The transformer architecture, introduced in 2017, is the foundation of virtually every major language model in use today. Understanding how it works — not just that it "uses attention" — provides useful intuition for understanding what language models can and cannot do.
The problem transformers solved
Before transformers, the dominant architecture for sequential data (text, audio, time series) was the recurrent neural network (RNN). RNNs process sequences one element at a time, maintaining a hidden state that carries information from previous elements.
This worked but had two significant problems:
Sequential processing: Because each step depends on the previous step, RNNs cannot be parallelized during training. Training on long sequences is slow.
Long-range dependencies: Information from early in a sequence degrades as it passes through many time steps. RNNs struggle to use context from 100 tokens ago when processing the current token.
Transformers solve both problems by abandoning sequential processing and using attention to relate every token to every other token in a single step.
Tokens and embeddings
Text is first converted to tokens — sub-word units from a learned vocabulary. Each token is mapped to a dense vector (embedding) that represents its meaning.
The input to a transformer is a matrix of embeddings — one row per token in the input sequence. All subsequent operations work on this matrix.
Self-attention: the core mechanism
The key innovation in transformers is self-attention, which allows every token to look at every other token and decide how much to "attend" to each one.
For each token, three vectors are computed:
- Query (Q): What this token is looking for
- Key (K): What this token contains (how it describes itself to others)
- Value (V): The information this token contributes when attended to
The attention score between two tokens is computed as the dot product of the first token's Query with the second token's Key, scaled by the square root of the dimension. Higher scores mean more attention.
These scores are softmaxed to produce weights that sum to 1, then multiplied by the Value vectors to produce a weighted sum. The result is a new representation of each token that incorporates information from the tokens most relevant to it.
In the sentence "The bank by the river flooded", the attention mechanism lets "flooded" attend strongly to "river", helping the model understand that "bank" here means riverbank, not financial institution.
Multi-head attention
Self-attention is performed multiple times in parallel, each with different learned Q, K, V projection matrices. These are called attention heads.
Each head can attend to different aspects of the relationships between tokens. One head might capture syntactic structure, another semantic relationships, another coreference. The outputs of all heads are concatenated and projected back to the original dimension.
The feed-forward sublayer
After each attention layer, each token's representation passes through a small feed-forward network.

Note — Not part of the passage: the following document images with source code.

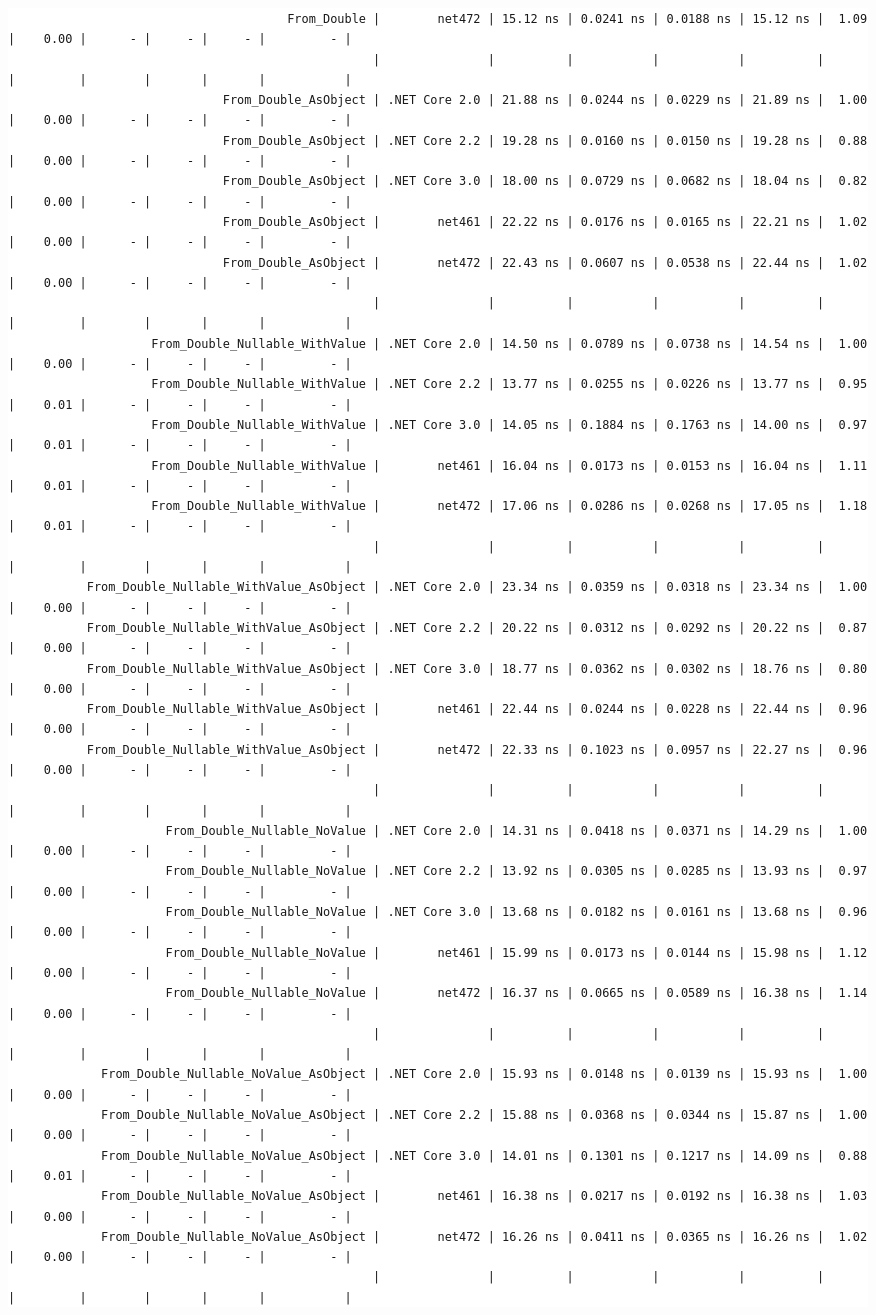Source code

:                                            From_Double |        net472 | 15.12 ns | 0.0241 ns | 0.0188 ns | 15.12 ns |  1.09 |    0.00 |      - |     - |     - |         - |
                                                       |               |          |           |           |          |       |         |        |       |       |           |
                                  From_Double_AsObject | .NET Core 2.0 | 21.88 ns | 0.0244 ns | 0.0229 ns | 21.89 ns |  1.00 |    0.00 |      - |     - |     - |         - |
                                  From_Double_AsObject | .NET Core 2.2 | 19.28 ns | 0.0160 ns | 0.0150 ns | 19.28 ns |  0.88 |    0.00 |      - |     - |     - |         - |
                                  From_Double_AsObject | .NET Core 3.0 | 18.00 ns | 0.0729 ns | 0.0682 ns | 18.04 ns |  0.82 |    0.00 |      - |     - |     - |         - |
                                  From_Double_AsObject |        net461 | 22.22 ns | 0.0176 ns | 0.0165 ns | 22.21 ns |  1.02 |    0.00 |      - |     - |     - |         - |
                                  From_Double_AsObject |        net472 | 22.43 ns | 0.0607 ns | 0.0538 ns | 22.44 ns |  1.02 |    0.00 |      - |     - |     - |         - |
                                                       |               |          |           |           |          |       |         |        |       |       |           |
                        From_Double_Nullable_WithValue | .NET Core 2.0 | 14.50 ns | 0.0789 ns | 0.0738 ns | 14.54 ns |  1.00 |    0.00 |      - |     - |     - |         - |
                        From_Double_Nullable_WithValue | .NET Core 2.2 | 13.77 ns | 0.0255 ns | 0.0226 ns | 13.77 ns |  0.95 |    0.01 |      - |     - |     - |         - |
                        From_Double_Nullable_WithValue | .NET Core 3.0 | 14.05 ns | 0.1884 ns | 0.1763 ns | 14.00 ns |  0.97 |    0.01 |      - |     - |     - |         - |
                        From_Double_Nullable_WithValue |        net461 | 16.04 ns | 0.0173 ns | 0.0153 ns | 16.04 ns |  1.11 |    0.01 |      - |     - |     - |         - |
                        From_Double_Nullable_WithValue |        net472 | 17.06 ns | 0.0286 ns | 0.0268 ns | 17.05 ns |  1.18 |    0.01 |      - |     - |     - |         - |
                                                       |               |          |           |           |          |       |         |        |       |       |           |
               From_Double_Nullable_WithValue_AsObject | .NET Core 2.0 | 23.34 ns | 0.0359 ns | 0.0318 ns | 23.34 ns |  1.00 |    0.00 |      - |     - |     - |         - |
               From_Double_Nullable_WithValue_AsObject | .NET Core 2.2 | 20.22 ns | 0.0312 ns | 0.0292 ns | 20.22 ns |  0.87 |    0.00 |      - |     - |     - |         - |
               From_Double_Nullable_WithValue_AsObject | .NET Core 3.0 | 18.77 ns | 0.0362 ns | 0.0302 ns | 18.76 ns |  0.80 |    0.00 |      - |     - |     - |         - |
               From_Double_Nullable_WithValue_AsObject |        net461 | 22.44 ns | 0.0244 ns | 0.0228 ns | 22.44 ns |  0.96 |    0.00 |      - |     - |     - |         - |
               From_Double_Nullable_WithValue_AsObject |        net472 | 22.33 ns | 0.1023 ns | 0.0957 ns | 22.27 ns |  0.96 |    0.00 |      - |     - |     - |         - |
                                                       |               |          |           |           |          |       |         |        |       |       |           |
                          From_Double_Nullable_NoValue | .NET Core 2.0 | 14.31 ns | 0.0418 ns | 0.0371 ns | 14.29 ns |  1.00 |    0.00 |      - |     - |     - |         - |
                          From_Double_Nullable_NoValue | .NET Core 2.2 | 13.92 ns | 0.0305 ns | 0.0285 ns | 13.93 ns |  0.97 |    0.00 |      - |     - |     - |         - |
                          From_Double_Nullable_NoValue | .NET Core 3.0 | 13.68 ns | 0.0182 ns | 0.0161 ns | 13.68 ns |  0.96 |    0.00 |      - |     - |     - |         - |
                          From_Double_Nullable_NoValue |        net461 | 15.99 ns | 0.0173 ns | 0.0144 ns | 15.98 ns |  1.12 |    0.00 |      - |     - |     - |         - |
                          From_Double_Nullable_NoValue |        net472 | 16.37 ns | 0.0665 ns | 0.0589 ns | 16.38 ns |  1.14 |    0.00 |      - |     - |     - |         - |
                                                       |               |          |           |           |          |       |         |        |       |       |           |
                 From_Double_Nullable_NoValue_AsObject | .NET Core 2.0 | 15.93 ns | 0.0148 ns | 0.0139 ns | 15.93 ns |  1.00 |    0.00 |      - |     - |     - |         - |
                 From_Double_Nullable_NoValue_AsObject | .NET Core 2.2 | 15.88 ns | 0.0368 ns | 0.0344 ns | 15.87 ns |  1.00 |    0.00 |      - |     - |     - |         - |
                 From_Double_Nullable_NoValue_AsObject | .NET Core 3.0 | 14.01 ns | 0.1301 ns | 0.1217 ns | 14.09 ns |  0.88 |    0.01 |      - |     - |     - |         - |
                 From_Double_Nullable_NoValue_AsObject |        net461 | 16.38 ns | 0.0217 ns | 0.0192 ns | 16.38 ns |  1.03 |    0.00 |      - |     - |     - |         - |
                 From_Double_Nullable_NoValue_AsObject |        net472 | 16.26 ns | 0.0411 ns | 0.0365 ns | 16.26 ns |  1.02 |    0.00 |      - |     - |     - |         - |
                                                       |               |          |           |           |          |       |         |        |       |       |           |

This network applies two linear transformations with a nonlinear activation in between.
The feed-forward layer processes each token independently — unlike attention, which mixes information across tokens. It is where most of the model's parameters are stored and is thought to be important for storing factual knowledge.
Layer normalization and residual connections
Each sublayer (attention and feed-forward) is wrapped with a residual connection (the input is added back to the output) and layer normalization. These techniques make training more stable and allow very deep networks to be trained.
Without residual connections, gradients during training would vanish or explode through hundreds of layers. With them, information from the input can flow directly to any layer.
Positional encoding
Self-attention treats all tokens symmetrically — without additional information, it cannot tell whether a token appears at position 3 or position 300. Positional encodings add position information to the token embeddings before processing.
The original transformer used fixed sinusoidal encodings. Most modern models use learned positional embeddings or relative positional encodings (RoPE, ALiBi) that generalize better to sequence lengths longer than seen during training.
The full stack
A transformer model consists of many identical layers, each containing a multi-head self-attention sublayer and a feed-forward sublayer. Large models have hundreds of layers.
The size of a model — its number of parameters — is determined primarily by:
- The hidden dimension (embedding size)
- The number of attention heads
- The number of layers
- The intermediate size of the feed-forward layers
GPT-3, for example, has 96 layers with a hidden dimension of 12,288.
Why transformers dominate
Transformers replaced RNNs for almost all sequence modeling tasks because:
- Parallelization: The attention computation over an entire sequence can be done in parallel on GPUs, enabling training on much larger datasets
- Long-range dependencies: Every token can directly attend to every other token, regardless of distance
- Scalability: The architecture scales predictably with model size and compute
The architecture has also extended beyond text — transformers (or variants of them) are now used for images, audio, video, proteins, and more.
Summary
Transformers use self-attention to compute relationships between all tokens simultaneously, overcoming the sequential limitations of RNNs. Multi-head attention lets different heads capture different types of relationships. Feed-forward layers process tokens independently and store factual knowledge. Residual connections and layer normalization enable training very deep networks. The architecture's parallelizability and scalability are the core reasons it now dominates AI.